- _REQUIREMENT_:
Filter the records below, keeping only lines with the string "Courtyard".

- _EXERCISE MATERIALS_:
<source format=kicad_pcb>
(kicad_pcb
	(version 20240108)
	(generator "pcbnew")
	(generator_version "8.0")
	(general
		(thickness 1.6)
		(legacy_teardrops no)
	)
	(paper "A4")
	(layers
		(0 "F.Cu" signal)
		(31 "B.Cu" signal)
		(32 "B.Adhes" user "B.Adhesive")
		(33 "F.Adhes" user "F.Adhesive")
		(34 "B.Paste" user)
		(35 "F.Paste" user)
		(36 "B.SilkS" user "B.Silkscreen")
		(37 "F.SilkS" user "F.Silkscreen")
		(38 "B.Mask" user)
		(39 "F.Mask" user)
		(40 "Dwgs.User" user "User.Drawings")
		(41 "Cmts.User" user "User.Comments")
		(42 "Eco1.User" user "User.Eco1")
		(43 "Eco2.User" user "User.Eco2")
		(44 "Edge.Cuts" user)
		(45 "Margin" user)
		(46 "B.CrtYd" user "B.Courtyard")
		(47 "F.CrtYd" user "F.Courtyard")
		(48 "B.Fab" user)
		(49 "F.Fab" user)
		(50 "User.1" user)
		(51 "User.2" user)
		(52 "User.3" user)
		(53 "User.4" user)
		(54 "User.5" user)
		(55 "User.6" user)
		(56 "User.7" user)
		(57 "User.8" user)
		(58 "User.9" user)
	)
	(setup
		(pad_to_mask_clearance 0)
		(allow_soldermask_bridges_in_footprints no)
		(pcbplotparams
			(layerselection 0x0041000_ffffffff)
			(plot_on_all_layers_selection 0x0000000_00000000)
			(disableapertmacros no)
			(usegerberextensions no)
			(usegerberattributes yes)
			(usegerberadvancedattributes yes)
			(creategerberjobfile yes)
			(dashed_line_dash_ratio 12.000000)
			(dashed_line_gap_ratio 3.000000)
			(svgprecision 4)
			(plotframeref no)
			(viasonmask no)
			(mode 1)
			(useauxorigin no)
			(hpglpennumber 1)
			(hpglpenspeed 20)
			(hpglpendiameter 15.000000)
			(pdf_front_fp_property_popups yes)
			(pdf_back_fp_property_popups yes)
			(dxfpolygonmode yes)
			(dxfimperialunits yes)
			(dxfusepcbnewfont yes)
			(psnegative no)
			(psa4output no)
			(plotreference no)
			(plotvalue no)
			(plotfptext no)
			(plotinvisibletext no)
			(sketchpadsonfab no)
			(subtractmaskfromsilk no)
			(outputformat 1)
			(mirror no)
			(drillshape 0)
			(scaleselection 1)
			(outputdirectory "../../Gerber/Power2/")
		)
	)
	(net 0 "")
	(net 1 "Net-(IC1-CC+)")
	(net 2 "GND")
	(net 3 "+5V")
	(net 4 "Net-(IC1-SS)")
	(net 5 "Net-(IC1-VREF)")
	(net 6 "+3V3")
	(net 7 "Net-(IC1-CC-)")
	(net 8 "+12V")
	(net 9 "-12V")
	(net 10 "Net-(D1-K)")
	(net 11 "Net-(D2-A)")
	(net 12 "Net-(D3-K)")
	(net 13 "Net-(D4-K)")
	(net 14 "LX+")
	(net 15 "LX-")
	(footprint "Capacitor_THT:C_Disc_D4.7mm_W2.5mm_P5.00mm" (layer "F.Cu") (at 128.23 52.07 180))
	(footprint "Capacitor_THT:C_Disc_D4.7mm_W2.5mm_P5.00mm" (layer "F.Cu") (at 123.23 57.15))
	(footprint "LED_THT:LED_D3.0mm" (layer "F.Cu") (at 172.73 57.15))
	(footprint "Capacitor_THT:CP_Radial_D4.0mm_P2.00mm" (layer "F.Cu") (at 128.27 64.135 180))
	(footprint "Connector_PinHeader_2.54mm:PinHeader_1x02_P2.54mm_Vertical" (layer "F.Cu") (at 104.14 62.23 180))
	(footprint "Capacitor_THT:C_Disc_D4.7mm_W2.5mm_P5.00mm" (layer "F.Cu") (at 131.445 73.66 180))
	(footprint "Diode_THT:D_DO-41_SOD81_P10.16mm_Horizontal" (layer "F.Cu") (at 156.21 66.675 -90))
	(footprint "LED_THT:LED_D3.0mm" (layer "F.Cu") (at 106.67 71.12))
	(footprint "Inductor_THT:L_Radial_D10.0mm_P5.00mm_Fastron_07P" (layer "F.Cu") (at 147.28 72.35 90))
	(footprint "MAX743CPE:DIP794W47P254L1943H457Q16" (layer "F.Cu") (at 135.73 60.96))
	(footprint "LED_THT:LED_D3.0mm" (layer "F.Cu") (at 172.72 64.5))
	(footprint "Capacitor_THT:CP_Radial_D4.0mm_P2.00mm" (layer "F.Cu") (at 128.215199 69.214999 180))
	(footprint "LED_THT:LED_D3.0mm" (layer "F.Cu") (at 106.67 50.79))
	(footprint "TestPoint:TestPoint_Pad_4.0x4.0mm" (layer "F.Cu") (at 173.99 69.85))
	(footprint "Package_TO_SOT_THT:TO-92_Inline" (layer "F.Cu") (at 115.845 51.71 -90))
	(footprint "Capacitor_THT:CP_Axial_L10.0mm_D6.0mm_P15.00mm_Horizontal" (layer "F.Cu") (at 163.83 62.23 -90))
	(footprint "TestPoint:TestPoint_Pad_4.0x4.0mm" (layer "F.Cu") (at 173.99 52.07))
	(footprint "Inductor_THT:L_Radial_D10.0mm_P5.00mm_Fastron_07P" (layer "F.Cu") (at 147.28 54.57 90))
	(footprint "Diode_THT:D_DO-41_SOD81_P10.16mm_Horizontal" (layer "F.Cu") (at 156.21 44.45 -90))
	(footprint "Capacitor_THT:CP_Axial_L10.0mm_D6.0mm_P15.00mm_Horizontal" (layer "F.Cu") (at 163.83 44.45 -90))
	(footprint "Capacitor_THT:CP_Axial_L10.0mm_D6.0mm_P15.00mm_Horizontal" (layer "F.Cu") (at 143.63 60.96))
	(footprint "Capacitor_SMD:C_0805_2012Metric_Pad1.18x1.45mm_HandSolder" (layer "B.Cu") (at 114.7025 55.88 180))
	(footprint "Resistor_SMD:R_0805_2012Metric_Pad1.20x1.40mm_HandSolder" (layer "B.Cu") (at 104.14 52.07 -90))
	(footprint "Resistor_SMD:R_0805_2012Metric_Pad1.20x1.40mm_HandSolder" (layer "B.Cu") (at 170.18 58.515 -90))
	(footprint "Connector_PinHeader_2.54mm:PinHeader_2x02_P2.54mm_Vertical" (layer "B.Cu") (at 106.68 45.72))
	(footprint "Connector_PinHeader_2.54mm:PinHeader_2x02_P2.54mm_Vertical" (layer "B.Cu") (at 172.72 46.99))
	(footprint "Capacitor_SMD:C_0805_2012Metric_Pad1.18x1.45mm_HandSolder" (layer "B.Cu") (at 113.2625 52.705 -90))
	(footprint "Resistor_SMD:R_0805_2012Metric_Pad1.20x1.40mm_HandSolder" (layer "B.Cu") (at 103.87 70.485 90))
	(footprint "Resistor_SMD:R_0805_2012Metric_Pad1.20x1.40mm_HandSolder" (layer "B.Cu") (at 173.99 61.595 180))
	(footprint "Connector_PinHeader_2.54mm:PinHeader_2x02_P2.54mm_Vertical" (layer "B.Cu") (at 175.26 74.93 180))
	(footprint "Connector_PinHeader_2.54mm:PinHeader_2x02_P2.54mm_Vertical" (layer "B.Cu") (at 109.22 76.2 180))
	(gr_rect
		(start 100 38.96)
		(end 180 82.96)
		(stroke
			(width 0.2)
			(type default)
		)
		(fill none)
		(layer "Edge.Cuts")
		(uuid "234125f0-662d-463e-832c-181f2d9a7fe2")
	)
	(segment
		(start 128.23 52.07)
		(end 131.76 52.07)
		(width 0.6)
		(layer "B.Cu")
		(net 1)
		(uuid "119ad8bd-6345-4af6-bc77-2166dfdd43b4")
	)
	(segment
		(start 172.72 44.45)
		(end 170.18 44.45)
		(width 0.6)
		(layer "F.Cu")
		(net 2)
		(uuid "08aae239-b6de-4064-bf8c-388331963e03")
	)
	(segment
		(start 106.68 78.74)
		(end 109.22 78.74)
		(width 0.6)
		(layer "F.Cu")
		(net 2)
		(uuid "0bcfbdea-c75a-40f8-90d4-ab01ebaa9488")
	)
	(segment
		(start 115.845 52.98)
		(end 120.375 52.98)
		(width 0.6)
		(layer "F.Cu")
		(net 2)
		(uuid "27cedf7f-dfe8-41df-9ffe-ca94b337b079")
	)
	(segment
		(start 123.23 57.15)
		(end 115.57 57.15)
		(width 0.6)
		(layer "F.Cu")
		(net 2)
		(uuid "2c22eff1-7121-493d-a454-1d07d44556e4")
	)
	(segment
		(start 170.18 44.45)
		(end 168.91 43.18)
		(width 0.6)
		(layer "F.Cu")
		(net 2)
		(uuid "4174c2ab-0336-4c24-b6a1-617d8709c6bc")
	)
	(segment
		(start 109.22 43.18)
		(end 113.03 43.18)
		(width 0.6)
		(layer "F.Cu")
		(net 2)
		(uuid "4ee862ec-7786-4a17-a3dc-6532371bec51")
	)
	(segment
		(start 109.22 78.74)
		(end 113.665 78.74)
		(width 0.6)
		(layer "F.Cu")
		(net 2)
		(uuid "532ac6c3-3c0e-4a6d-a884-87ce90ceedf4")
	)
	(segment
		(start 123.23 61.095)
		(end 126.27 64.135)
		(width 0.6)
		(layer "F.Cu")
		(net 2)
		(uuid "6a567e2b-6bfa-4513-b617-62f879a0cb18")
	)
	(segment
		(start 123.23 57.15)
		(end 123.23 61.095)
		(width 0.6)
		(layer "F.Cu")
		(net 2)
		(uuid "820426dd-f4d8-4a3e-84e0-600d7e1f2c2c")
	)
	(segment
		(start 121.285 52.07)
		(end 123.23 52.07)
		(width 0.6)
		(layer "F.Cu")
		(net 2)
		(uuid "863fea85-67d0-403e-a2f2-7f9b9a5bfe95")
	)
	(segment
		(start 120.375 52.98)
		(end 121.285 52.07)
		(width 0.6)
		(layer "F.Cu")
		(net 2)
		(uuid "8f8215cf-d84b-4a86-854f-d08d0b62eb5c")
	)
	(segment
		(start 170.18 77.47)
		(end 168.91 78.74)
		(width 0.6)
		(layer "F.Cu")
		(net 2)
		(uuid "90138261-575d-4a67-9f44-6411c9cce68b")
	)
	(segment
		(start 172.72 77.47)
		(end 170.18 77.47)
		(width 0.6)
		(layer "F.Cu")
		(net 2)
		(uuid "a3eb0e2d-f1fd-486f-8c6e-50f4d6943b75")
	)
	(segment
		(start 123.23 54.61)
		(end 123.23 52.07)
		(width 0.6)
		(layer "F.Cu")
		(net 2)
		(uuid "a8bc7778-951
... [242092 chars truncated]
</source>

---

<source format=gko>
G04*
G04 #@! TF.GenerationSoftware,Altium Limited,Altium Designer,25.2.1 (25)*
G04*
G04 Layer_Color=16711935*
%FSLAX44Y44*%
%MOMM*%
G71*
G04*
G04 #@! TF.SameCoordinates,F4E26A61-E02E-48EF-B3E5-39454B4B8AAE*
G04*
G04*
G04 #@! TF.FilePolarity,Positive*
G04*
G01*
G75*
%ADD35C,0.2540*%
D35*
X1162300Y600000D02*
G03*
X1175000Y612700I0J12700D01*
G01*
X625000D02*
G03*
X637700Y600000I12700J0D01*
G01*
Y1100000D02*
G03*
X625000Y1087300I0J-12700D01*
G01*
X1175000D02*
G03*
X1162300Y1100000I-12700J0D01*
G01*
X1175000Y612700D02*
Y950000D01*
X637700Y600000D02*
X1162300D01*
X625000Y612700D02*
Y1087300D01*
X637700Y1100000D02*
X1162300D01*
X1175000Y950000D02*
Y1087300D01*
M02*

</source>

- _SOLUTION TO THIS PROBLEM_:
		(46 "B.CrtYd" user "B.Courtyard")
		(47 "F.CrtYd" user "F.Courtyard")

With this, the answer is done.